Exercise directions >> Output these lines as a JSON list of strings, one string per line and none for blank lines. Leave the pictures out.

Provided data >>
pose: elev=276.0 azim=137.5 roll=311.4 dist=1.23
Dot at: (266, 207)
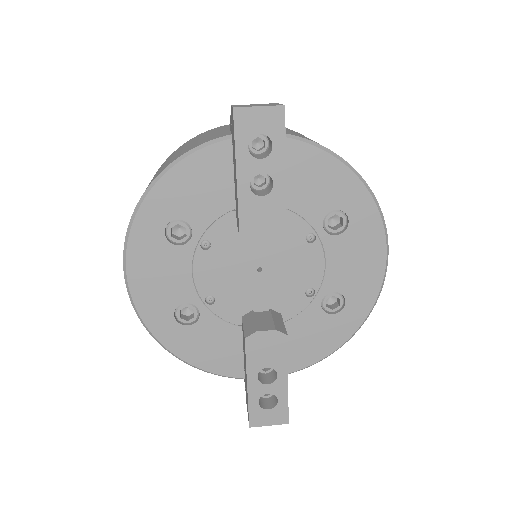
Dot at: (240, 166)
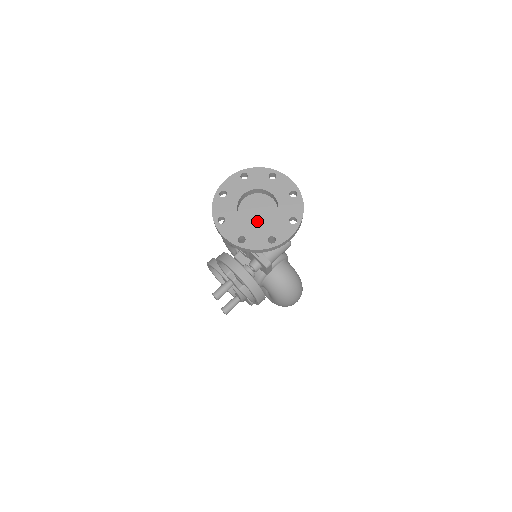
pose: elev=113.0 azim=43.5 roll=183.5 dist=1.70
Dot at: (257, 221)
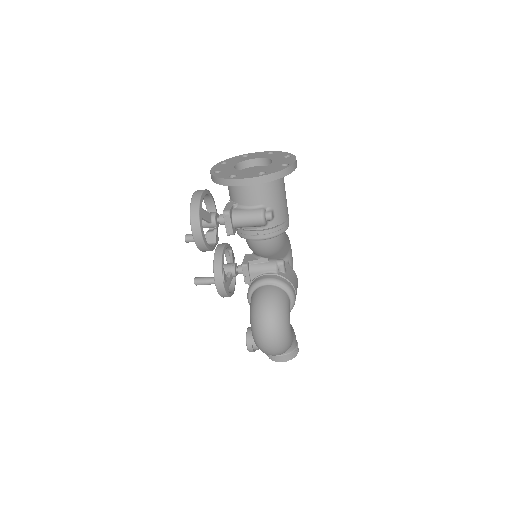
Dot at: occluded
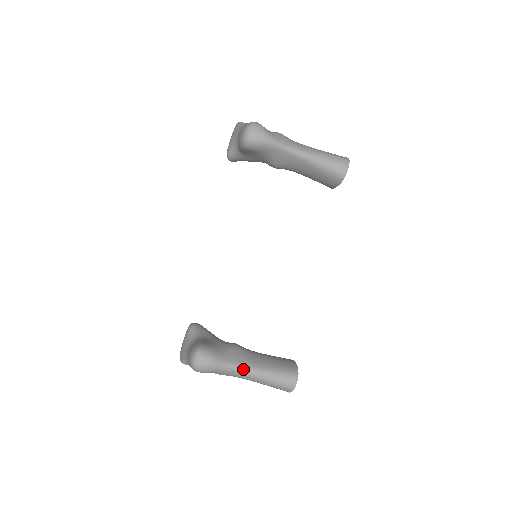
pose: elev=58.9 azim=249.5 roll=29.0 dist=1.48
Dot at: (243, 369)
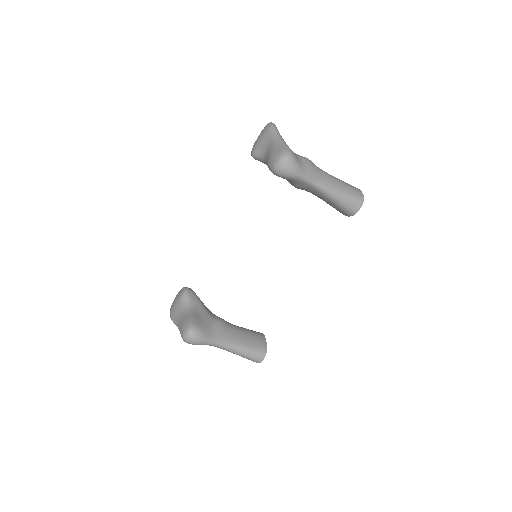
Dot at: (224, 346)
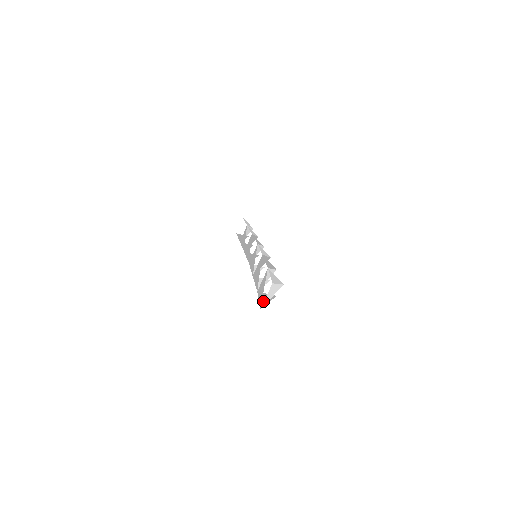
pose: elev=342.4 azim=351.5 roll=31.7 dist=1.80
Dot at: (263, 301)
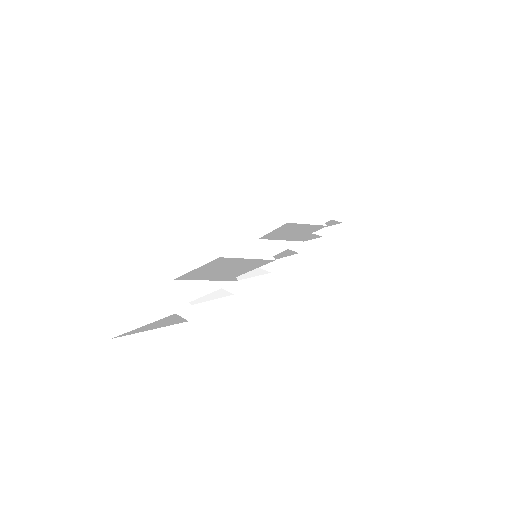
Dot at: (144, 327)
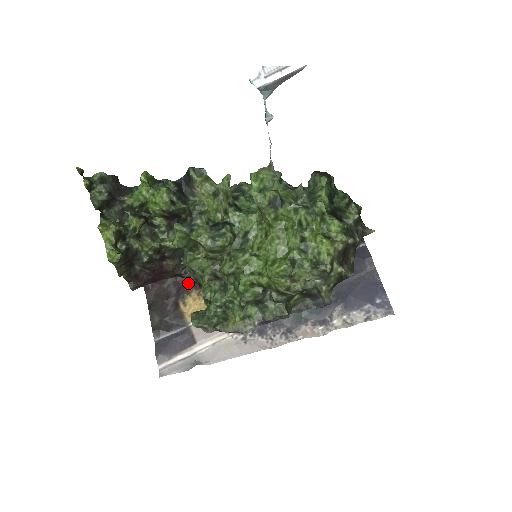
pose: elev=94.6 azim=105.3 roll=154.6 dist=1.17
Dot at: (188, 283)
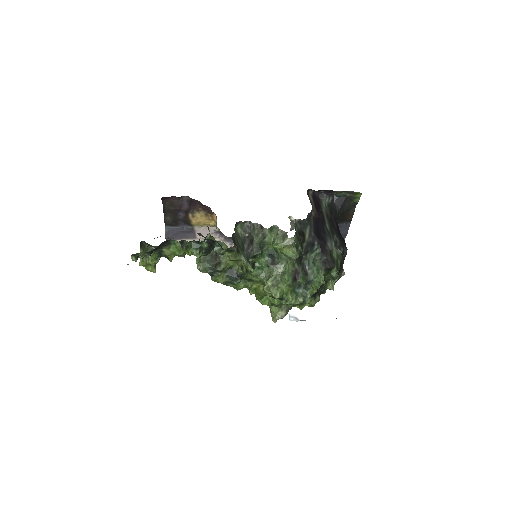
Dot at: (199, 205)
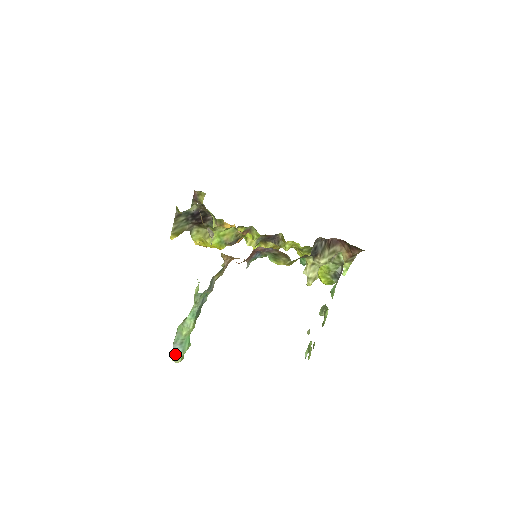
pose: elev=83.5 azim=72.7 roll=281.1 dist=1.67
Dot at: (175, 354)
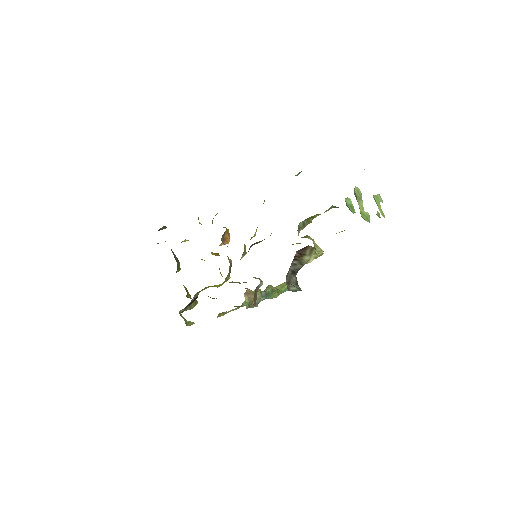
Dot at: occluded
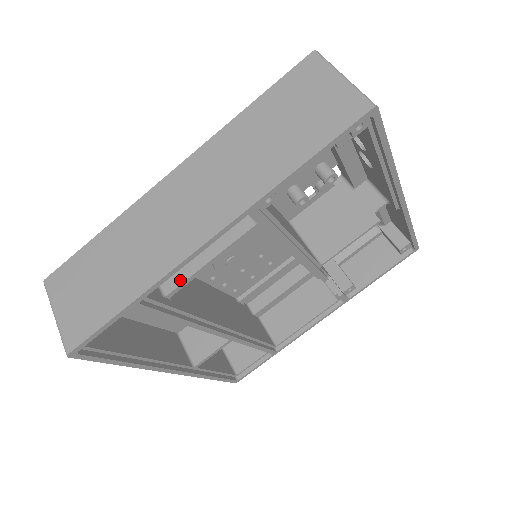
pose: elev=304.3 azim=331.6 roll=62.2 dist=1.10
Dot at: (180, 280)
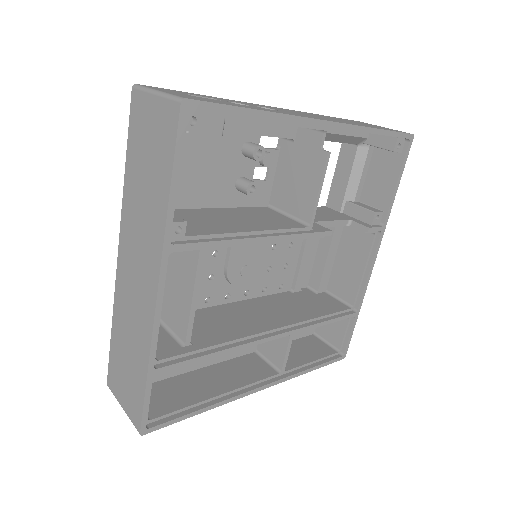
Dot at: (185, 327)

Result of the task >>
[
  "pose: elev=276.0 azim=137.5 roll=311.4 dist=1.23",
  "Dot at: (266, 207)",
  "Dot at: (240, 166)",
  "pose: elev=113.0 azim=43.5 roll=183.5 dist=1.70",
  "Dot at: (257, 221)",
  "Dot at: occluded",
  "pose: elev=58.9 azim=249.5 roll=29.0 dist=1.48",
  "Dot at: (243, 369)",
  "Dot at: (224, 346)",
  "pose: elev=342.4 azim=351.5 roll=31.7 dist=1.80",
  "Dot at: (263, 301)",
  "Dot at: (144, 327)",
  "pose: elev=94.6 azim=105.3 roll=154.6 dist=1.17",
  "Dot at: (188, 283)",
  "Dot at: (199, 205)",
  "pose: elev=83.5 azim=72.7 roll=281.1 dist=1.67",
  "Dot at: (175, 354)",
  "Dot at: occluded",
  "pose: elev=304.3 azim=331.6 roll=62.2 dist=1.10",
  "Dot at: (180, 280)",
  "Dot at: (185, 327)"
]